Snow depth and streamflow relationships in large North American watersheds

Abstract

Snowmelt runoff in the spring is an important component in regional hydrologic systems in the northern United States and Canada, having a vital influence on water resources. In northern latitude rivers, snowmelt runoff provides a considerable volume of freshwater to drive circulation in the Arctic Ocean. This project defines and analyzes patterns of snow volume and discharge in major North American watersheds and determines the strength and form of the associated relationships. The results are used to develop statistical models applicable to individual watersheds, including the Yukon and Mackenzie basins in northern Canada and Alaska, the Saskatchewan basin in southern Canada, and the Missouri and upper Mississippi watersheds in the northern United States.
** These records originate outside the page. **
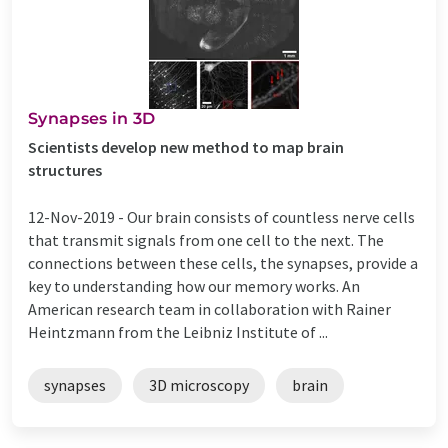
Synapses in 3D
Scientists develop new method to map brain
structures
12-Nov-2019 -
Our brain consists of countless nerve cells
that transmit signals from one cell to the next. The
connections between these cells, the synapses, provide a
key to understanding how our memory works. An
American research team in collaboration with Rainer
Heintzmann from the Leibniz Institute of ...
synapses
3D microscopy
brain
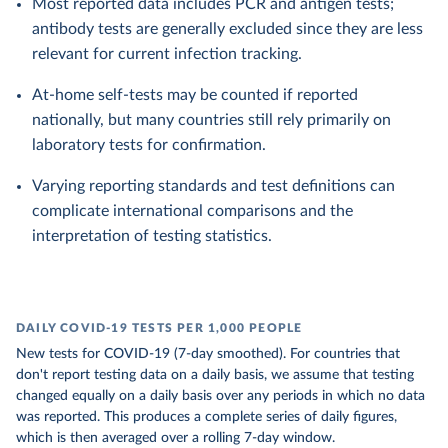
Most reported data includes PCR and antigen tests;
antibody tests are generally excluded since they are less
relevant for current infection tracking.
At-home self-tests may be counted if reported
nationally, but many countries still rely primarily on
laboratory tests for confirmation.
Varying reporting standards and test definitions can
complicate international comparisons and the
interpretation of testing statistics.
DAILY COVID-19 TESTS PER 1,000 PEOPLE
New tests for COVID-19 (7-day smoothed). For countries that
don't report testing data on a daily basis, we assume that testing
changed equally on a daily basis over any periods in which no data
was reported. This produces a complete series of daily figures,
which is then averaged over a rolling 7-day window.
It is shown that snow volume can predict winter and early spring discharge in all watersheds in the study region, with the best model performance in the higher‐latitude Yukon and Mackenzie basins during late fall and winter accumulation. In the lower‐latitude Missouri and upper Mississippi basins, despite additional influences of rain on discharge patterns, the statistical models based on snow volume were still able to estimate streamflow with percent relative error around 50%. To improve modeled discharge estimates during peak spring runoff, additional snow cover variables, including the value and timing of peak snow volume and the duration of snowmelt, were compared with peak annual discharge during periods of intense snowmelt. Significant results were found to occur in the Yukon and Saskatchewan basins owing to the extreme sensitivity to snowmelt runoff and fast river response times.